TO DO: Only the lines from the beginning of the data below through the line containing "May 10 - May 16" belong in the response, each copied exactly.
§
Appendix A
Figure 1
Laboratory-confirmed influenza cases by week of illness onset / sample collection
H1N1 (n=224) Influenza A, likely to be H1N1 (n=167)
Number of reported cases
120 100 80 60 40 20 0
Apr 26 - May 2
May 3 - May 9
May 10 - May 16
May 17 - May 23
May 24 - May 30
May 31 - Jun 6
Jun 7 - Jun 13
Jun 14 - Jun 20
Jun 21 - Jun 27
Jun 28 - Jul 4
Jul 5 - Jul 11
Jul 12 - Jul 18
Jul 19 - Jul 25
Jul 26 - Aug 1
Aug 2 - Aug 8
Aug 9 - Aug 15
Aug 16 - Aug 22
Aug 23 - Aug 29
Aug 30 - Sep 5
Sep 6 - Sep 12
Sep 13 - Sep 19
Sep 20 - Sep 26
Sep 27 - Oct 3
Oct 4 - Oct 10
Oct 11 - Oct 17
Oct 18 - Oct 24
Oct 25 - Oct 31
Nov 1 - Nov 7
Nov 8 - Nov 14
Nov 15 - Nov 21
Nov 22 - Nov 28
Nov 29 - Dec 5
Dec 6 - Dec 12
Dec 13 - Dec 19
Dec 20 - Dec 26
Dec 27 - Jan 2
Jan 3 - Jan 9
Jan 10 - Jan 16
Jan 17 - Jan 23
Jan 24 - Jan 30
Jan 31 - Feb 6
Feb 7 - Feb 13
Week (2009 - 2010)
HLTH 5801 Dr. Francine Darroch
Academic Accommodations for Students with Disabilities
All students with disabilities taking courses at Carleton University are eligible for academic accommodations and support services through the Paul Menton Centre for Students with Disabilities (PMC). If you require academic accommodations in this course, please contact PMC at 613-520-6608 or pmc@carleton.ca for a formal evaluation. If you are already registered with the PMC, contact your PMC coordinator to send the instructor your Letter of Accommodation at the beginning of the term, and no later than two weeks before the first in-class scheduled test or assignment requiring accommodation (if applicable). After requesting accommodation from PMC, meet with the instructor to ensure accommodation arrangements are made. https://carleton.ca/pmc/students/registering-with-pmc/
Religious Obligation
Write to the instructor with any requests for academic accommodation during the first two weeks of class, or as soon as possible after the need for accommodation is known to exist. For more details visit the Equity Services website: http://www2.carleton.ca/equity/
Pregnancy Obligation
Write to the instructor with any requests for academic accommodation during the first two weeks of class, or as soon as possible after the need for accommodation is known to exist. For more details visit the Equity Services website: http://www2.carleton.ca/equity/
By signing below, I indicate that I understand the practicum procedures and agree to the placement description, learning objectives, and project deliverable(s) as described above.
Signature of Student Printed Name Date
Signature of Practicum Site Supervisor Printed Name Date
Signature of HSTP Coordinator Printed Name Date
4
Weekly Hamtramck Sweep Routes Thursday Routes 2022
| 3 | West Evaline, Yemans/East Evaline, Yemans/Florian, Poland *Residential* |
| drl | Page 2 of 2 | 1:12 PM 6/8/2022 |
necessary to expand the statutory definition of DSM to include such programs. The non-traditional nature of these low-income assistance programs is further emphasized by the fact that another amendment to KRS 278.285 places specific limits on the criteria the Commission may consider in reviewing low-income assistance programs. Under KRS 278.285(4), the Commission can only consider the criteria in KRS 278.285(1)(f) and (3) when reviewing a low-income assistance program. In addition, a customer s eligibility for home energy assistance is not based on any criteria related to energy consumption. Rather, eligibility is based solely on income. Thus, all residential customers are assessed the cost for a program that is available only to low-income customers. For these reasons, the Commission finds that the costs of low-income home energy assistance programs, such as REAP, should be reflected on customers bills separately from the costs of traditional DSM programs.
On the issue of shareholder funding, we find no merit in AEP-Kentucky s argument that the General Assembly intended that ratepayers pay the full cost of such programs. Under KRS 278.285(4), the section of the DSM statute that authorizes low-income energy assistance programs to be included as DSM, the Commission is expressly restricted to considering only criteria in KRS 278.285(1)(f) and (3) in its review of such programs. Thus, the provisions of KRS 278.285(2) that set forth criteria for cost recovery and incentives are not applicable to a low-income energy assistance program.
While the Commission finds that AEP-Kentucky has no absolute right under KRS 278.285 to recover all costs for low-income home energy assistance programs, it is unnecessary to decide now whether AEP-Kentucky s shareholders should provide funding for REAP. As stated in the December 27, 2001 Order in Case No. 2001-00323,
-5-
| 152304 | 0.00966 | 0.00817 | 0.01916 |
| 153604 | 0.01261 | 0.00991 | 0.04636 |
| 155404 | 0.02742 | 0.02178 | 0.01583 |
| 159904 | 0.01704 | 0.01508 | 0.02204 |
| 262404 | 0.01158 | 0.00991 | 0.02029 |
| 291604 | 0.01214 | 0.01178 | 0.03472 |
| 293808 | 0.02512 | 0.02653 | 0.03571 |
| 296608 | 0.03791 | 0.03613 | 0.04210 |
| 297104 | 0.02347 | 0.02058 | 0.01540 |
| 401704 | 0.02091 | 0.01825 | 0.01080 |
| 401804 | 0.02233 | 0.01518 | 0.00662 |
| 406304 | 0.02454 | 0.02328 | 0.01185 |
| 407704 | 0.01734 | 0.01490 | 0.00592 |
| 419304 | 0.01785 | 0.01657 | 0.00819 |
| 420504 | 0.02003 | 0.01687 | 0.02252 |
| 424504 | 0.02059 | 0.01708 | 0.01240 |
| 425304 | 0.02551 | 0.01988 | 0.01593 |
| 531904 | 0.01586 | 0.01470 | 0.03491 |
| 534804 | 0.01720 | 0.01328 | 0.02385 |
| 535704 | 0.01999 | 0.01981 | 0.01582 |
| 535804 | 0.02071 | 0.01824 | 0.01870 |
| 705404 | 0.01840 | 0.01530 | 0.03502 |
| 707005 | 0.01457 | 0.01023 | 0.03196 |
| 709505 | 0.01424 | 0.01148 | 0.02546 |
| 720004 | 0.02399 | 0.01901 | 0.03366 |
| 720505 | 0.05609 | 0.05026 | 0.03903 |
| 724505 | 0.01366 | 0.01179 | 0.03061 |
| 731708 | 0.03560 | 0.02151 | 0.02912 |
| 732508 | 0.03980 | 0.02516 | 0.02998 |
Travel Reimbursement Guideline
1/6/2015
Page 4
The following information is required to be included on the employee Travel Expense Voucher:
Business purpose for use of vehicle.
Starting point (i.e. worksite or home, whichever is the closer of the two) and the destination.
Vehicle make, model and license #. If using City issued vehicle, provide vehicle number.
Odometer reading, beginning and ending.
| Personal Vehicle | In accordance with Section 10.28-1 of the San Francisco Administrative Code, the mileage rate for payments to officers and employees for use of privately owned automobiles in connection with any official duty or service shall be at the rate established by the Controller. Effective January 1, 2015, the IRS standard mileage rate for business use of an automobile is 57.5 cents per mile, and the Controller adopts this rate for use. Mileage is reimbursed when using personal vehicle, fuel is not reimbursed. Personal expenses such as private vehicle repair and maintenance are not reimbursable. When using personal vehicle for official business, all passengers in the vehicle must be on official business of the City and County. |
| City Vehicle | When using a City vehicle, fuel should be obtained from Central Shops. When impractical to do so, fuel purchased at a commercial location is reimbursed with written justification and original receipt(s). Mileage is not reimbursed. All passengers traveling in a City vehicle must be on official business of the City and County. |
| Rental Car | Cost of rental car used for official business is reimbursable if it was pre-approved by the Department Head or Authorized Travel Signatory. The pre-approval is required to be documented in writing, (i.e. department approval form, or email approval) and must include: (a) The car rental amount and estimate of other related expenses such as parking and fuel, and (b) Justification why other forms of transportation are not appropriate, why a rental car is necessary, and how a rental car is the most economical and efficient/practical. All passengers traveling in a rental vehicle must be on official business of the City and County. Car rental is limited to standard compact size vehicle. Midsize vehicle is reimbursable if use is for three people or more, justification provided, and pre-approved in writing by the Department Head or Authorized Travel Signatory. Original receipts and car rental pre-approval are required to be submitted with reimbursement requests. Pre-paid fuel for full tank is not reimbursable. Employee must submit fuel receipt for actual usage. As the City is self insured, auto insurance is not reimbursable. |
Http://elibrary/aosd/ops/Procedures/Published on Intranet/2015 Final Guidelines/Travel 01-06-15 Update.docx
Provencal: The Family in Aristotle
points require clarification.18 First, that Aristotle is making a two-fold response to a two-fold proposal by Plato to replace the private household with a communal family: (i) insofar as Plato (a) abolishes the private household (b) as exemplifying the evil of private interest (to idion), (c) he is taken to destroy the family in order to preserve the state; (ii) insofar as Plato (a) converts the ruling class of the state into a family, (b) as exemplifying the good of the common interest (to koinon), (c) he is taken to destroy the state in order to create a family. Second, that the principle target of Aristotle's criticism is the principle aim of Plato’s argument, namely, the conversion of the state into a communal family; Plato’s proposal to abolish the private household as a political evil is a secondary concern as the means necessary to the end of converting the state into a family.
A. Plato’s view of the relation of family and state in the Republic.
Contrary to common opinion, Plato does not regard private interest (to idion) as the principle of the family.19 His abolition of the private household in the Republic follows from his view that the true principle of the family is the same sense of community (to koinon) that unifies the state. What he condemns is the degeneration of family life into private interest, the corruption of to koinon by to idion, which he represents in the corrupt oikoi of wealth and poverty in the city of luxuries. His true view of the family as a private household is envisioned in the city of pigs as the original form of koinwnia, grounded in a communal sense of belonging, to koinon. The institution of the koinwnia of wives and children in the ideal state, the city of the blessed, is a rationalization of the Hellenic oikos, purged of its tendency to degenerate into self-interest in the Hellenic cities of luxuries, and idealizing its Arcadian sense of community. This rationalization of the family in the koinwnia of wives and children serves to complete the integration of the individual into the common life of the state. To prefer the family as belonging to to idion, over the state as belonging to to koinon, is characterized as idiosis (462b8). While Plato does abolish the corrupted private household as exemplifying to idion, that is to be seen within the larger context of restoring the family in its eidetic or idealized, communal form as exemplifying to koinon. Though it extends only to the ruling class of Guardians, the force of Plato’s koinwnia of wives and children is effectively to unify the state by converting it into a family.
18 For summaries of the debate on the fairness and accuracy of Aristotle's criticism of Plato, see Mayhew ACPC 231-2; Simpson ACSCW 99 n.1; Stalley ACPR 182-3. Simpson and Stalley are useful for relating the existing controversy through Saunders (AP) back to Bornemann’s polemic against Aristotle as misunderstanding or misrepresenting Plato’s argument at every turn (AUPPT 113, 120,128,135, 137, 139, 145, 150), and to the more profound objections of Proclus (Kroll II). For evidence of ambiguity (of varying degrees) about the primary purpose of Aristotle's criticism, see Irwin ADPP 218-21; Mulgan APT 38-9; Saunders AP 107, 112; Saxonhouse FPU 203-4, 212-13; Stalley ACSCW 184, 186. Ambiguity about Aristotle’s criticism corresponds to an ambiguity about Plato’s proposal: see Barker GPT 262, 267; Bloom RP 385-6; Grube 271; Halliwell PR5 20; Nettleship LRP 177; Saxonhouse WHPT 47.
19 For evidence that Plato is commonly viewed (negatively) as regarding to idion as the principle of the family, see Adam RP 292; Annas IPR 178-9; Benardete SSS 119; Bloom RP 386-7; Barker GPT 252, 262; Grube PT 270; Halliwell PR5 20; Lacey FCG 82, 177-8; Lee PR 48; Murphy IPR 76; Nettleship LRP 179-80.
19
§
RESPONSE BOX:
Appendix A
Figure 1
Laboratory-confirmed influenza cases by week of illness onset / sample collection
H1N1 (n=224) Influenza A, likely to be H1N1 (n=167)
Number of reported cases
120 100 80 60 40 20 0
Apr 26 - May 2
May 3 - May 9
May 10 - May 16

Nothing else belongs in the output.